Les acteurs de ce dévelopepmentde la filière soja sont de grands groupes de l’agro alimentaire, louant des terres et développant une agriculture à base de grands moyens mécaniques et d’OGM. Les semences sont issues d’une espèces cultivée au Middlewest.
Ces grands groupes ont réinventé une méthode culturale pratiquée par les populations locales voulant éviter les labours trop fréquents. la terre n’est plus retournée totalement, des système de tarières très puissants permettent d’implanter la graine en un lieu précis, mais de façon mécanique contrairement à la technique traditionnelle pour pouvoir optimiser les profits. les sols s’épuisent moins et, dans cette pampa au potentiel pédologique considérable, la double récolte est même possible.

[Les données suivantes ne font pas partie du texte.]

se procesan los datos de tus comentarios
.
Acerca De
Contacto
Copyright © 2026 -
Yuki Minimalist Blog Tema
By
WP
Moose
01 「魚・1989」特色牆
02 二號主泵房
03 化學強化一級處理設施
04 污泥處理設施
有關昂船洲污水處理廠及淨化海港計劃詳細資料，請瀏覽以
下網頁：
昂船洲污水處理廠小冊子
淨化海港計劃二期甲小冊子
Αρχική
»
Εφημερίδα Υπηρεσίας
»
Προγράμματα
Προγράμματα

Les conséquences sont tout de même discutables du point de vue environnemental. la diminution des élevages traditionnels et la déforestation dans la zone Nord du pays ne suffisent pas à compenser les retombées induites en terme d’emplois locaux, stockages et transports que la filière soja génère. Toutefois les pouvoirs publics sont bien conscients que le Soja est en quelque sorte le pétrole argentin et il y a peu de chance que cette politique s’infléchisse.

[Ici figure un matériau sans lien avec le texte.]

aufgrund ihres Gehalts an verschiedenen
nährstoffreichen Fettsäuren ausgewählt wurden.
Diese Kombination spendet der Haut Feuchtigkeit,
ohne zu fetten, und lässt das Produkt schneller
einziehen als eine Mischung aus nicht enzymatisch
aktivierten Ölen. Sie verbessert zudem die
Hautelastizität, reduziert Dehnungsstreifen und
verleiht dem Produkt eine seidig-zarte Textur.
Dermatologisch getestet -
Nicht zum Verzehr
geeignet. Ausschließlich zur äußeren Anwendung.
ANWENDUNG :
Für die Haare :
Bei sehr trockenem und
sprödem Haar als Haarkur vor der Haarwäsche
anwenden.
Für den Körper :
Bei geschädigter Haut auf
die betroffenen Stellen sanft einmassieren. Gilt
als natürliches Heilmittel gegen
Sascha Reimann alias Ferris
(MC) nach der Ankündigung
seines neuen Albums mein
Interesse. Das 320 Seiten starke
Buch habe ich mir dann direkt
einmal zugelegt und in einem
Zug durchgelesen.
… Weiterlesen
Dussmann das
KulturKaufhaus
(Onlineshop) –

L’article Sécurité et gouvernabilité au Mexique : criminalité et frontières, de Raûl BENITEZ MANAUT évoque les relations entre les États-Unis et le Mexique. Si le crime, de droit commun ou organisé, constitue la principale menace pour la sécurité du pays, il apparait particulièrement difficile de juguler cette montée en puissance de la violence.
Activité nouvelle, transnationale, le crime organisé franchit les frontières en direction des États-Unis et de l’Amérique centrale. La drogue, le déplacement des activités des narcos est sans doute le problème le plus difficile à gérer. Le Mexique connait une évolution à la Colombienne avec mercenaires stipendiés par les barons de la drogue, corruption généralisée et violence permanente.
De même, les problèmes de sécurité sont devenus multidimensionnels, imputables tout autant à des causes structurelles, économiques et sociales qu’à la faiblesse des institutions étatiques censées les combattre. Le pays a conclu avec les États-Unis des accords de sécurité. Le gouvernement mexicain fait un recours intensif à l’armée mais le programme de coopération entre le pays et les États-Unis, dit « Initiative Mérida », relève d’une stratégie de sécurité commune, qui ne saurait cependant constituer la seule solution aux problèmes de sécurité du Mexique.
Une des difficultés du Mexique tient au fait que les États-Unis, du fait de leur législation sur les armes, alimentent directement cette insécurité et cet « armement » des milieux délinquants de leur voisin du Sud.